In a SQL Server 2016 environment, I have a SELECT
query which queries one table, which joins to itself on 2 indexed columns (both non-clustered):
SELECT
A.REFERENCE,
A.MEMBERID
FROM
TRANS A INNER JOIN
TRANS B ON A.REFERENCE = B.REFERENCE AND A.MEMBERID = B.MEMBERID
This one above returns in about 2 seconds.

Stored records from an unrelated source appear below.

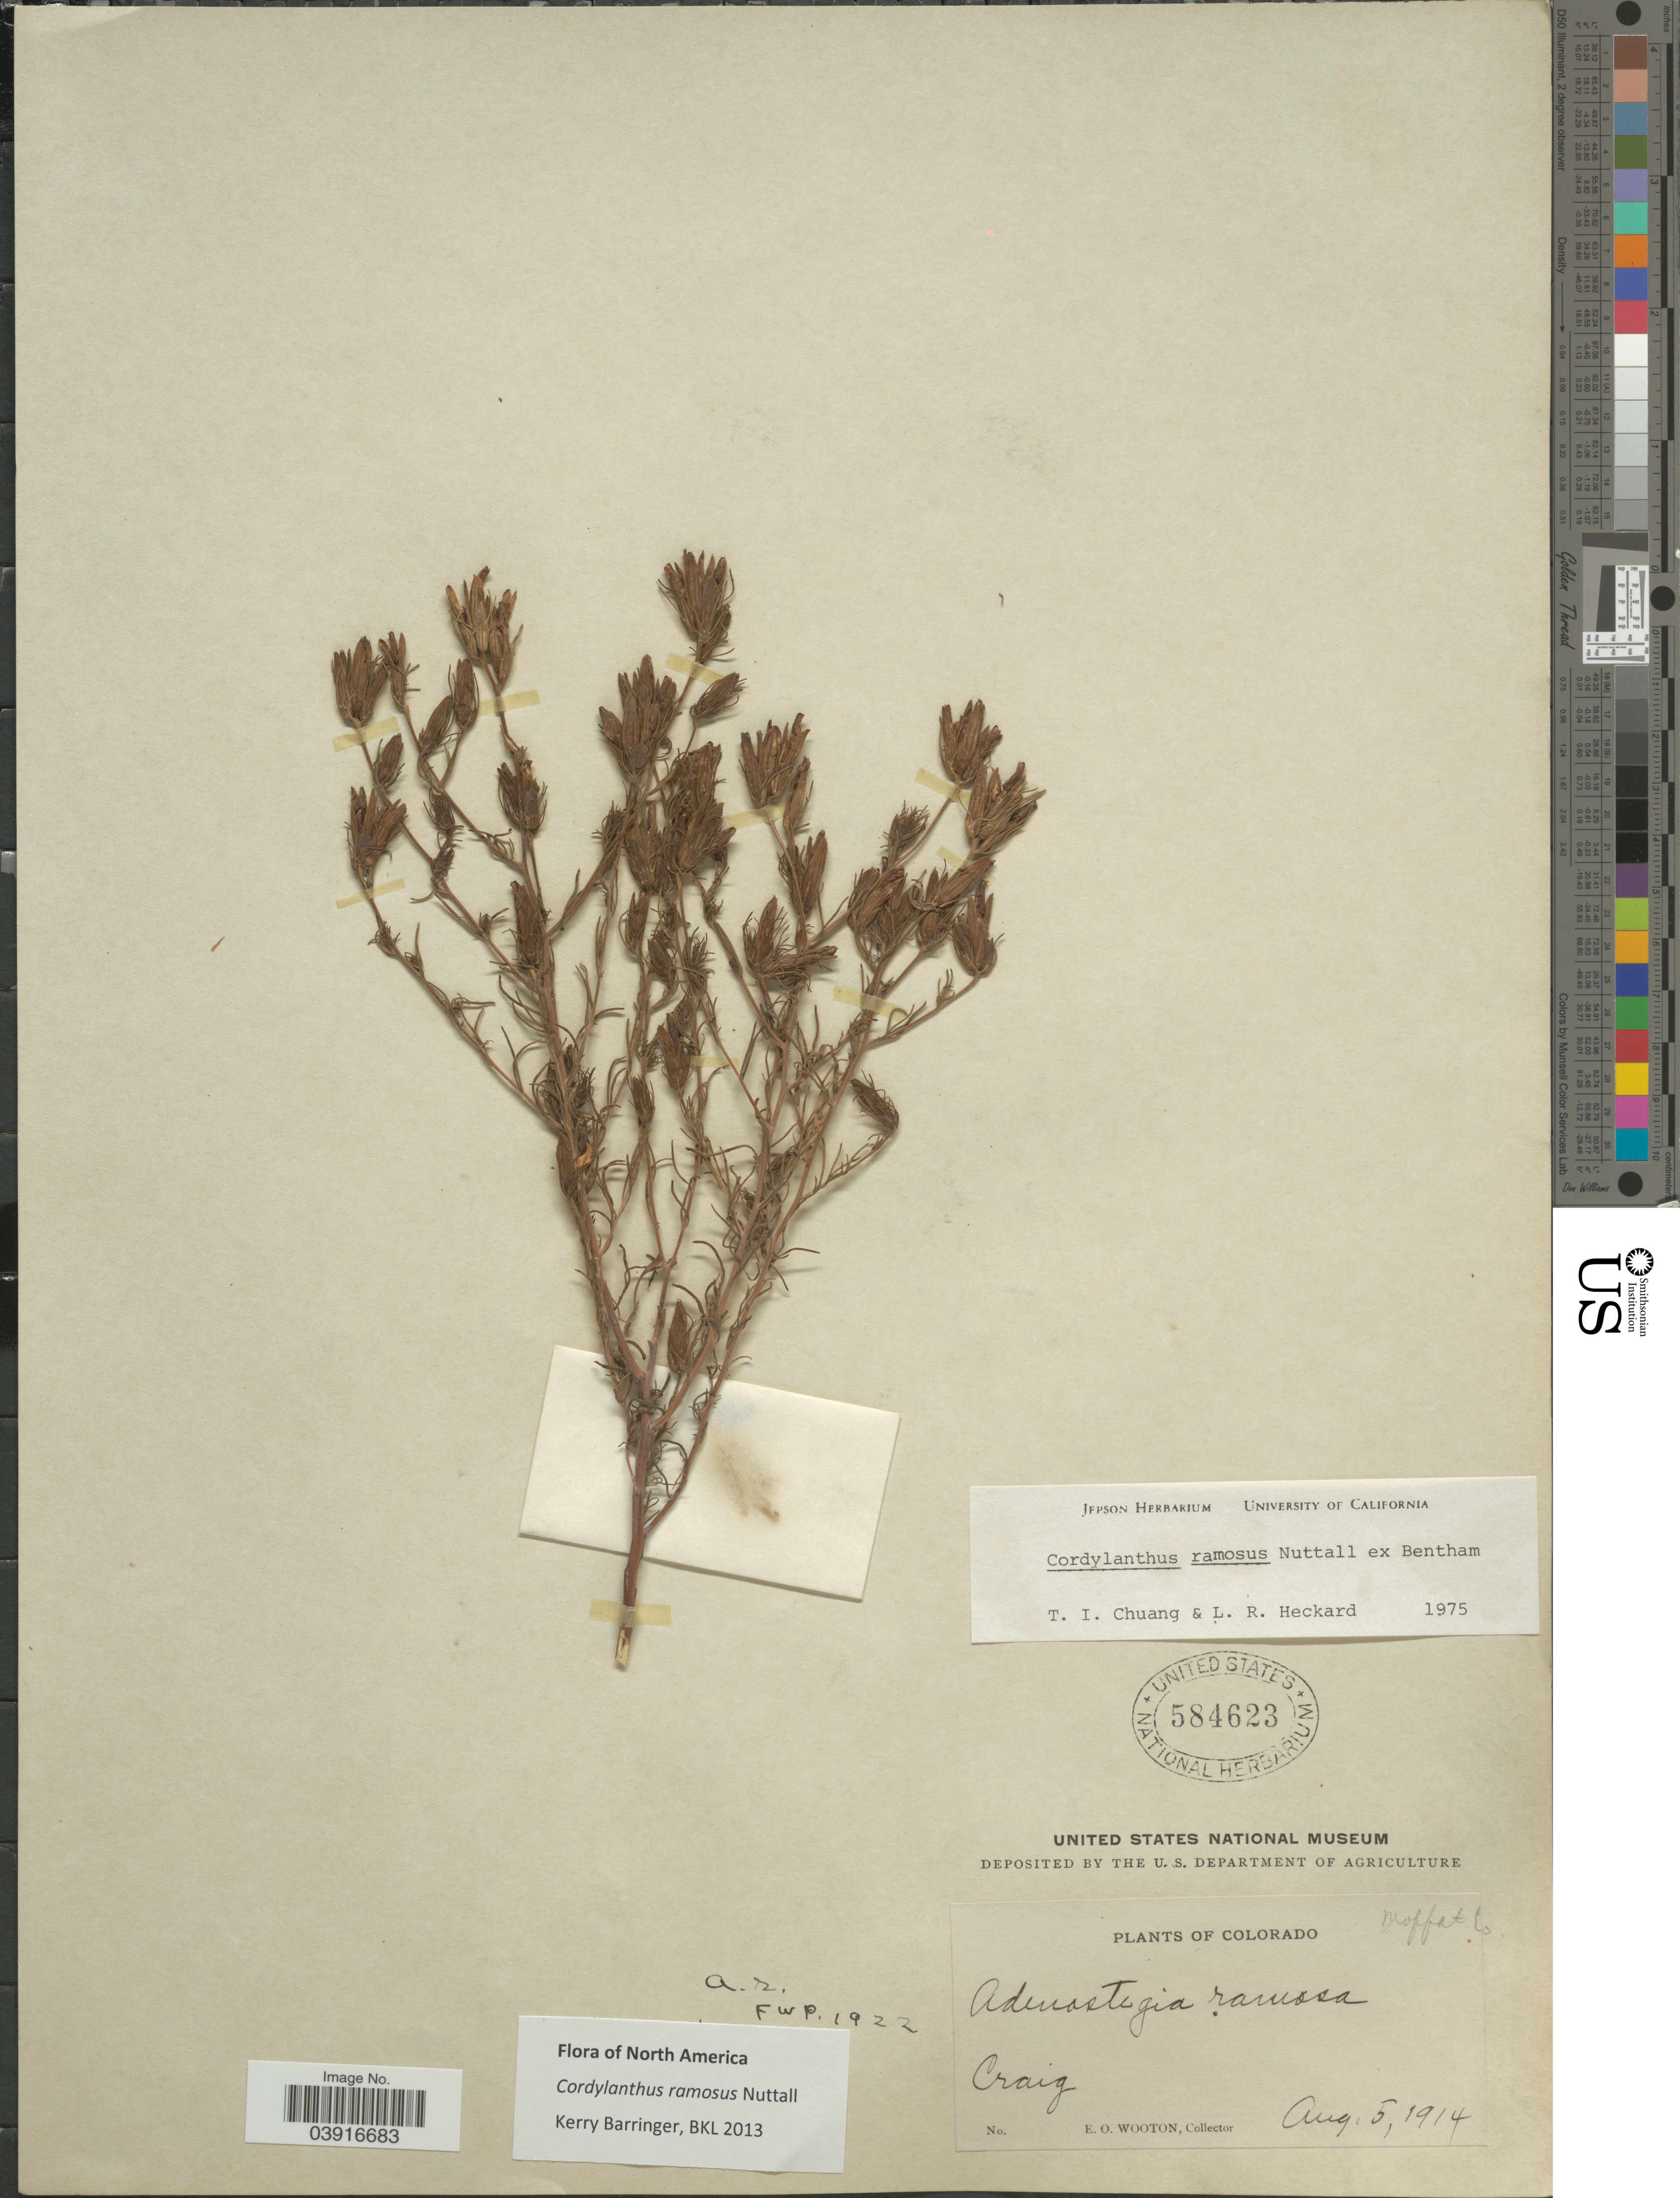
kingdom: Plantae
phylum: Tracheophyta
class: Magnoliopsida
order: Lamiales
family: Orobanchaceae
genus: Cordylanthus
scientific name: Cordylanthus ramosus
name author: Nutt. ex Benth.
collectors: E. O. Wooton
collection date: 1914-08-05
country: United States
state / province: Colorado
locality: Moffat Co. Craig.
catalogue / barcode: US 584623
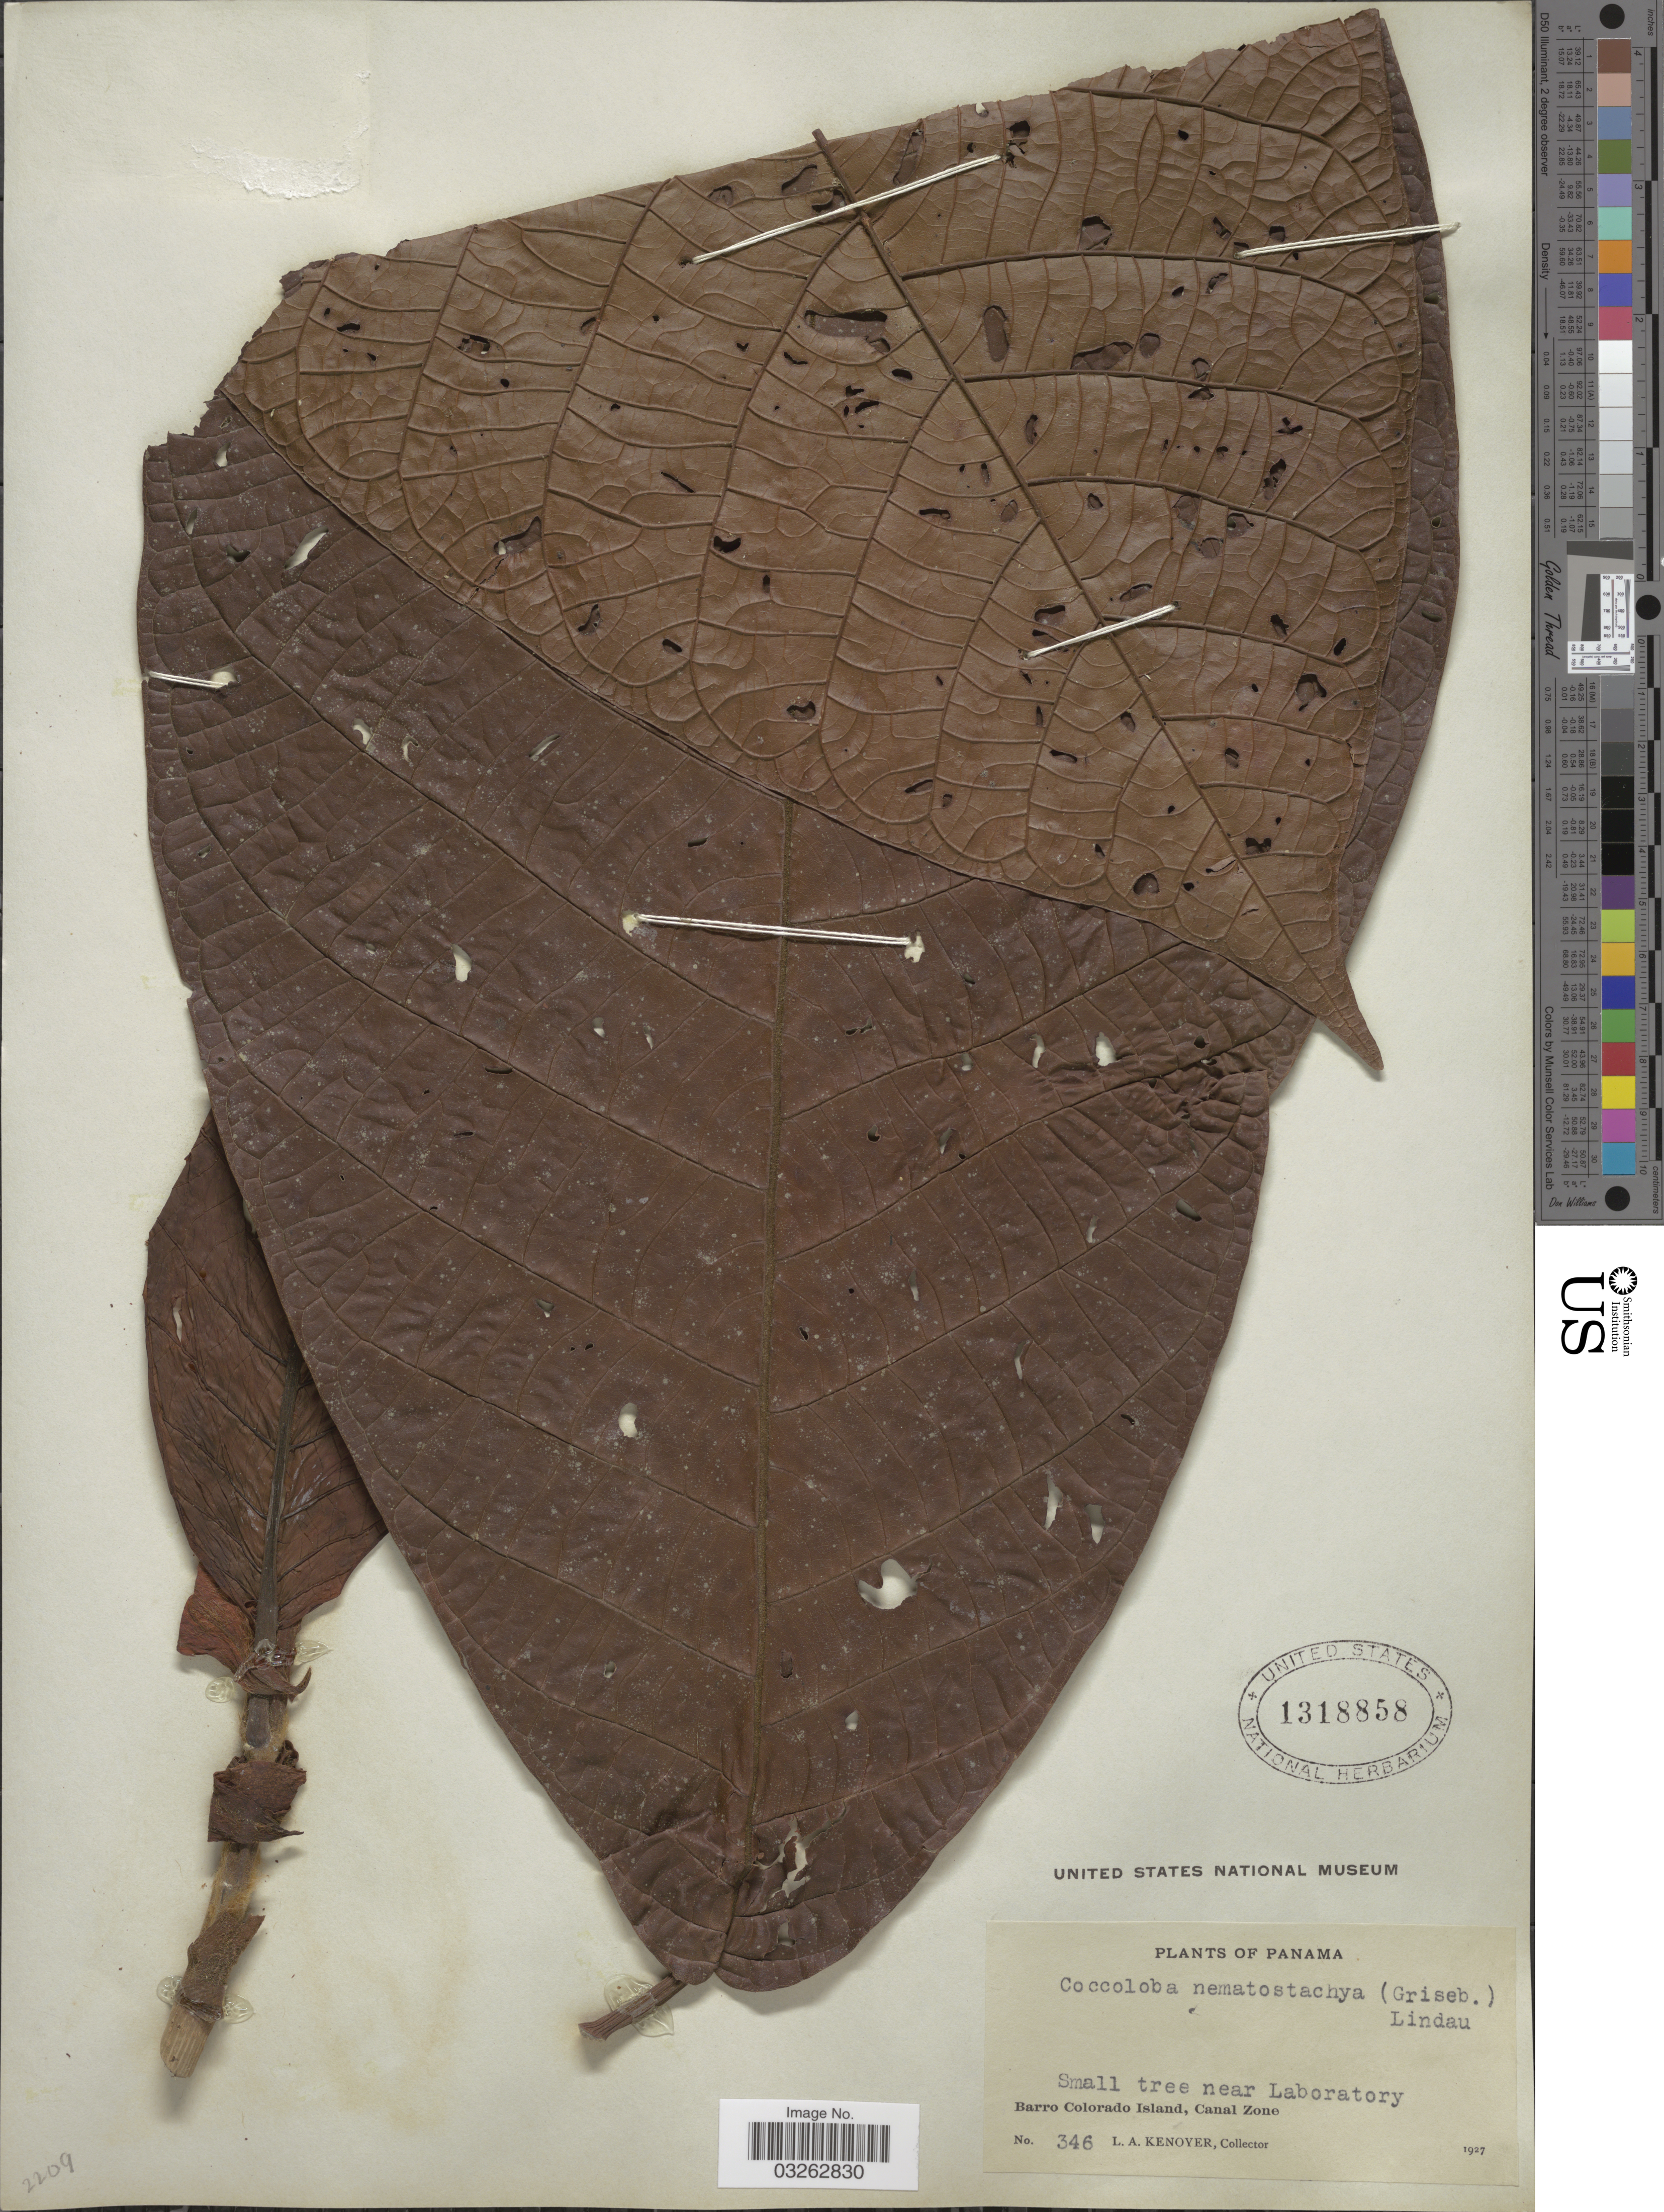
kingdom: Plantae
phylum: Tracheophyta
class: Magnoliopsida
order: Caryophyllales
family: Polygonaceae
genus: Coccoloba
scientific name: Coccoloba manzinellensis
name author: Beurl.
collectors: L. A. Kenoyer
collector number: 346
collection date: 1927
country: Panama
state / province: Panamá Oeste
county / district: Canal Zone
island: Barro Colorado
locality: Barro Colorado Island, Canal Zone.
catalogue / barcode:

But, when using the same query, but looking for matching references across different memberids e.g. changing =
to <>
, it takes about 20 seconds.
SELECT
A.REFERENCE,
A.MEMBERID,
B.MEMBERID AS MEMBERID_B
FROM
TRANS A INNER JOIN
TRANS B ON A.REFERENCE = B.REFERENCE AND A.MEMBERID <> B.MEMBERID
I realize that this 2nd query uses a negative comparison and thus, must fully review table B vs. the 1st query which can just find the single match and move on (I think). In the query plan, it uses the same index and both are seeks, but the =
estimates a single row involved, and the <>
estimates 20 million rows (entire table).
My question is: without being able to alter any indexes or table structure, etc. how might I go about optimizing the query with the negative comparison? (or re-writing it to achieve the same results?) I've searched google, and found lots of info saying not to use negative comparisons where possible, but not much on optimizing when you must.
Unfortunately I can't post the exact code or anything from the db environment because I am at work and we're not permitted to post any actual code etc. e.g. Clipboard won't even work across the remote connection and can't use a browser in the machine I am accessing the DB from. My example is a dummy example to mimic the similar situation. I realize the best way is to examine indexes, structure, and query plans, but I was hoping to learn some general advice for the situation.